Du 8 au 13 mars, Ingrid Hontis (Fedustria, et également présidente de FSC Belgique), accompagnée de Eli Prins (Stichting Probos) et de Lorenzo d’Onofri (président de la fédération européenne du parquet), a participé à une semaine riche en visites intéressantes au Cameroun. Pour l’organisation pratique, nous avons pu compter sur Germain Yéné de l’ATIBT.
Ce voyage avait pour objectif de renforcer le dialogue entre les marchés d’importation européens et les producteurs camerounais, mais aussi de discuter avec les entreprises locales des obstacles, préoccupations et points de blocage qui entravent le commerce durable.
Le voyage a débuté par des visites des bureaux des entreprises SEEF et CUF, ainsi que de l’unité de production de placage d’Alpicam, toutes situées dans la ville portuaire de Douala.
Les mots « Belgique » et CITES se sont rapidement révélés être une combinaison problématique : à plusieurs reprises, des plaintes ont été formulées concernant les longs délais de traitement pour l’obtention des permis d’importation CITES dans l’UE, et plus particulièrement en Belgique.
Cette problématique ne nous est évidemment pas étrangère : lors de la journée d’étude du service CITES belge du 19 mars, des conseils ont déjà été proposés afin d’accélérer la constitution de dossiers de demande complets.
Le règlement européen sur la déforestation EUDR constitue une préoccupation moindre : les producteurs au Cameroun y sont déjà préparés.
Ce qui suscite en revanche de nombreuses frustrations, c’est la combinaison de toutes les obligations administratives : il y a CITES, il y a l’EUDR, il y a les contrôles douaniers, et par-dessus tout, il y a la demande du marché pour davantage de bois certifié. Une meilleure coordination des différentes initiatives législatives, avec une reconnaissance claire du bois certifié, est réellement nécessaire pour maintenir ce commerce durable.
Il ne faut en effet pas être naïf : dans d’autres régions du monde, les exigences sont bien moindres. Il est donc essentiel d’éviter de s’enliser dans une lourde bureaucratie et de maintenir la motivation des producteurs à investir dans la certification.
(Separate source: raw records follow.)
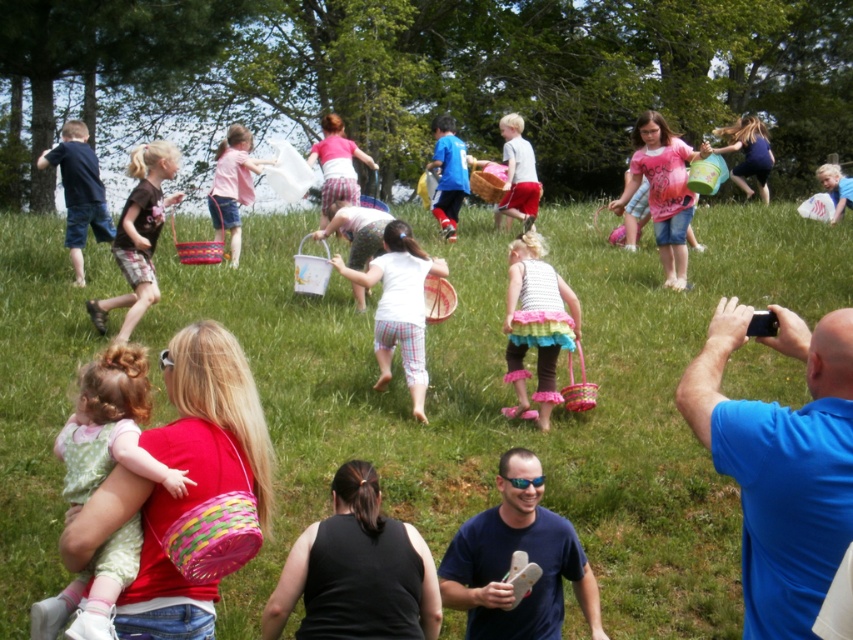
You are a child participating in an Easter egg hunt. You see the green grassy field at center and the pink fabric basket at center. Which object is closer to you?

The green grassy field at center is closer to you because it is in front of the pink fabric basket at center.

Based on the scene description, where is the pink fabric dress at center located in terms of coordinates?

The pink fabric dress at center is located at coordinates point (663, 189).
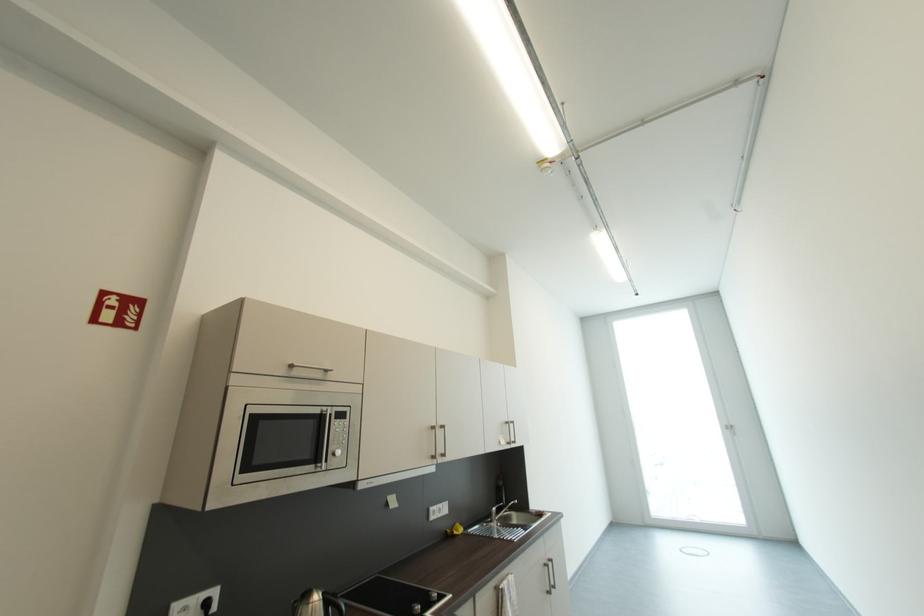
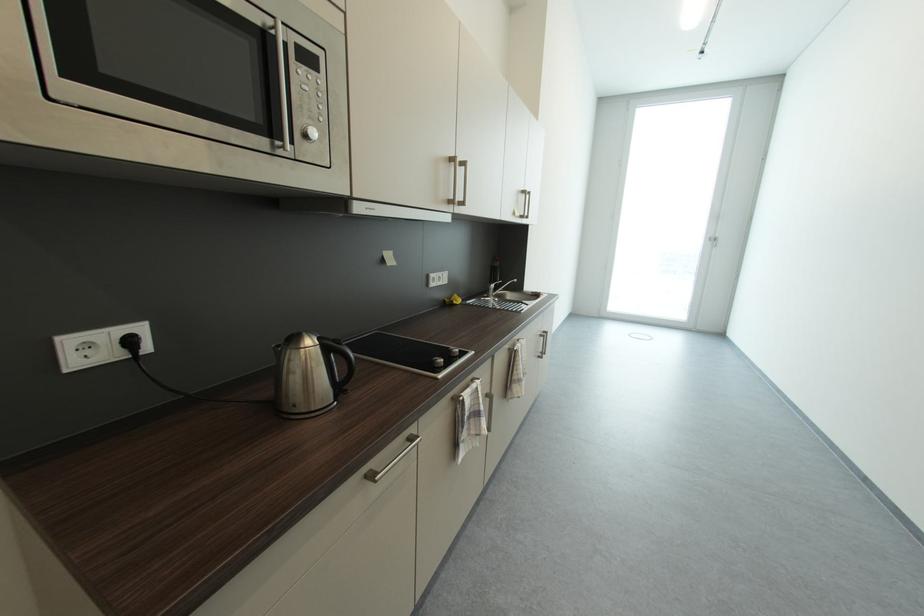
In the second image, find the point that corresponds to the point at 454,533 in the first image.

(453, 302)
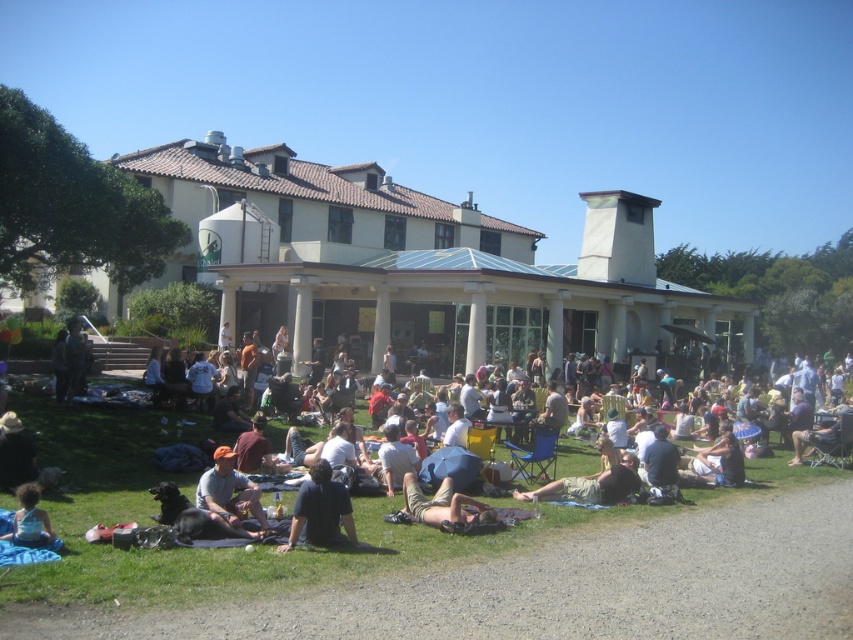
You are standing at the entrance of the building and want to reach a specific point marked at coordinates point (x=228, y=484). If your walking speed is 3 feet per second, how many seconds will it take you to reach that point?

The distance of point (x=228, y=484) from viewer is 33.40 feet. At a speed of 3 feet per second, it will take approximately 11.13 seconds to reach the point.

You are standing at the point marked by the coordinates point (229, 492). Looking towards the large building with a Spanish style architecture, which direction should you walk to reach the entrance of the building?

The gray cotton shirt at lower center is located at point (229, 492). Since the building is in the background, you should walk forward towards the building to reach its entrance.

You are a photographer trying to capture a candid shot of the dark blue shirt at lower center and the tan cotton shorts at lower center. Since you want to focus on the clothing items, which one should you adjust your camera focus to first if you want to ensure both are in the frame?

The dark blue shirt at lower center is above the tan cotton shorts at lower center, so you should focus on the dark blue shirt at lower center first to ensure both are in the frame.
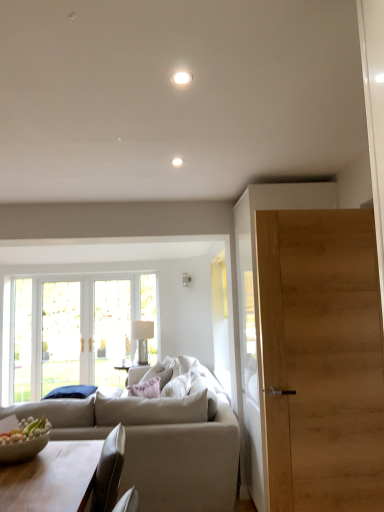
What do you see at coordinates (158, 374) in the screenshot? I see `white fabric pillow at center` at bounding box center [158, 374].

In order to face beige fabric couch at center, should I rotate leftwards or rightwards?

A 9.796 degree turn to the left will do.

This screenshot has width=384, height=512. What do you see at coordinates (51, 478) in the screenshot?
I see `light brown wooden coffee table at lower left` at bounding box center [51, 478].

Identify the location of light wood door at right. The height and width of the screenshot is (512, 384). (258, 307).

Identify the location of silver metallic lamp at center. (142, 338).

Measure the distance between white glossy ceiling light at upper center and camera.

They are 5.04 feet apart.

The image size is (384, 512). Find the location of `white fabric pillow at center`. white fabric pillow at center is located at coordinates (158, 374).

Looking at this image, which of these two, silver metallic lamp at center or beige fabric couch at center, stands taller?

Standing taller between the two is beige fabric couch at center.

From the image's perspective, is silver metallic lamp at center located above or below beige fabric couch at center?

silver metallic lamp at center is above beige fabric couch at center.

Who is more distant, silver metallic lamp at center or beige fabric couch at center?

Positioned behind is silver metallic lamp at center.

Does silver metallic lamp at center have a lesser width compared to beige fabric couch at center?

Correct, the width of silver metallic lamp at center is less than that of beige fabric couch at center.

Which is less distant, [49,458] or [306,196]?

Point [49,458] is closer to the camera than point [306,196].

Which is more to the left, light brown wooden coffee table at lower left or light wood door at right?

light brown wooden coffee table at lower left is more to the left.

Does light brown wooden coffee table at lower left turn towards light wood door at right?

No, light brown wooden coffee table at lower left is not turned towards light wood door at right.

Is light brown wooden coffee table at lower left positioned behind light wood door at right?

No, light brown wooden coffee table at lower left is closer to the camera.

From a real-world perspective, which is physically below, light brown wooden coffee table at lower left or beige fabric couch at center?

From a 3D spatial view, beige fabric couch at center is below.

Is light brown wooden coffee table at lower left taller than beige fabric couch at center?

No.

Looking at this image, which of these two, light brown wooden coffee table at lower left or beige fabric couch at center, is wider?

beige fabric couch at center.

Between light brown wooden coffee table at lower left and beige fabric couch at center, which one is positioned behind?

beige fabric couch at center is further from the camera.

Choose the correct answer: Is white glossy ceiling light at upper center inside silver metallic lamp at center or outside it?

The correct answer is: outside.

Which of these two, white glossy ceiling light at upper center or silver metallic lamp at center, is bigger?

silver metallic lamp at center.

Considering the sizes of objects white glossy ceiling light at upper center and silver metallic lamp at center in the image provided, who is thinner, white glossy ceiling light at upper center or silver metallic lamp at center?

Thinner between the two is white glossy ceiling light at upper center.

From the image's perspective, which is below, white glossy ceiling light at upper center or silver metallic lamp at center?

silver metallic lamp at center.

Which is more to the right, white glossy ceiling light at upper center or white fabric pillow at center?

Positioned to the right is white glossy ceiling light at upper center.

Which is more distant, (x=184, y=74) or (x=152, y=374)?

The point (x=152, y=374) is farther.

Which object is closer to the camera, white glossy ceiling light at upper center or white fabric pillow at center?

white glossy ceiling light at upper center is closer to the camera.

From a real-world perspective, between white glossy ceiling light at upper center and white fabric pillow at center, who is vertically higher?

white glossy ceiling light at upper center.

Considering the positions of objects silver metallic lamp at center and light wood door at right in the image provided, who is more to the right, silver metallic lamp at center or light wood door at right?

Positioned to the right is light wood door at right.

Is point (148, 322) farther from viewer compared to point (253, 295)?

Yes.

From the image's perspective, does silver metallic lamp at center appear lower than light wood door at right?

Yes, from the image's perspective, silver metallic lamp at center is below light wood door at right.

From a real-world perspective, is silver metallic lamp at center physically located above or below light wood door at right?

silver metallic lamp at center is situated lower than light wood door at right in the real world.

Is light brown wooden coffee table at lower left not close to white glossy ceiling light at upper center?

light brown wooden coffee table at lower left is far away from white glossy ceiling light at upper center.

Is point (95, 451) behind point (181, 73)?

Yes, point (95, 451) is farther from viewer.

Is light brown wooden coffee table at lower left in front of or behind white glossy ceiling light at upper center in the image?

light brown wooden coffee table at lower left is positioned farther from the viewer than white glossy ceiling light at upper center.

Where is `studio couch directly beneath the silver metallic lamp at center (from a real-world perspective)`? This screenshot has width=384, height=512. studio couch directly beneath the silver metallic lamp at center (from a real-world perspective) is located at coordinates coord(160,451).

Identify the location of cabinetry that is on the right side of light brown wooden coffee table at lower left. The height and width of the screenshot is (512, 384). (258, 307).

Estimate the real-world distances between objects in this image. Which object is further from white fabric pillow at center, light wood door at right or white glossy ceiling light at upper center?

white glossy ceiling light at upper center lies further to white fabric pillow at center than the other object.

Considering their positions, is white fabric pillow at center positioned further to light wood door at right than beige fabric couch at center?

The object further to light wood door at right is white fabric pillow at center.

Based on their spatial positions, is beige fabric couch at center or light wood door at right closer to white glossy ceiling light at upper center?

light wood door at right lies closer to white glossy ceiling light at upper center than the other object.

From the image, which object appears to be nearer to white glossy ceiling light at upper center, light brown wooden coffee table at lower left or silver metallic lamp at center?

light brown wooden coffee table at lower left is positioned closer to the anchor white glossy ceiling light at upper center.

Estimate the real-world distances between objects in this image. Which object is closer to white glossy ceiling light at upper center, light wood door at right or white fabric pillow at center?

light wood door at right is positioned closer to the anchor white glossy ceiling light at upper center.

When comparing their distances from white fabric pillow at center, does white glossy ceiling light at upper center or beige fabric couch at center seem closer?

Based on the image, beige fabric couch at center appears to be nearer to white fabric pillow at center.

When comparing their distances from white glossy ceiling light at upper center, does white fabric pillow at center or silver metallic lamp at center seem closer?

Among the two, white fabric pillow at center is located nearer to white glossy ceiling light at upper center.

From the image, which object appears to be farther from light brown wooden coffee table at lower left, white fabric pillow at center or silver metallic lamp at center?

silver metallic lamp at center lies further to light brown wooden coffee table at lower left than the other object.

Where is `cabinetry between white glossy ceiling light at upper center and beige fabric couch at center from top to bottom`? The height and width of the screenshot is (512, 384). cabinetry between white glossy ceiling light at upper center and beige fabric couch at center from top to bottom is located at coordinates (258, 307).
La direction de l’entreprise a encore de nombreux projets, mais leur mise en œuvre demande évidemment du temps. Le message est toutefois clair : en valorisant économiquement le bois produit de manière durable, l’entreprise peut continuer à investir — des investissements qui bénéficient également à l’environnement et aux populations locales.
Le voyage s’est clôturé par une visite à une délégation de l’Union européenne dans la capitale Yaoundé, où nous avons également eu le plaisir d’accueillir plusieurs représentants des ambassades de l’UE — dont l’ambassade de Belgique.
Une bonne collaboration sera en tout cas essentielle pour renforcer les synergies et défendre efficacement les intérêts du secteur.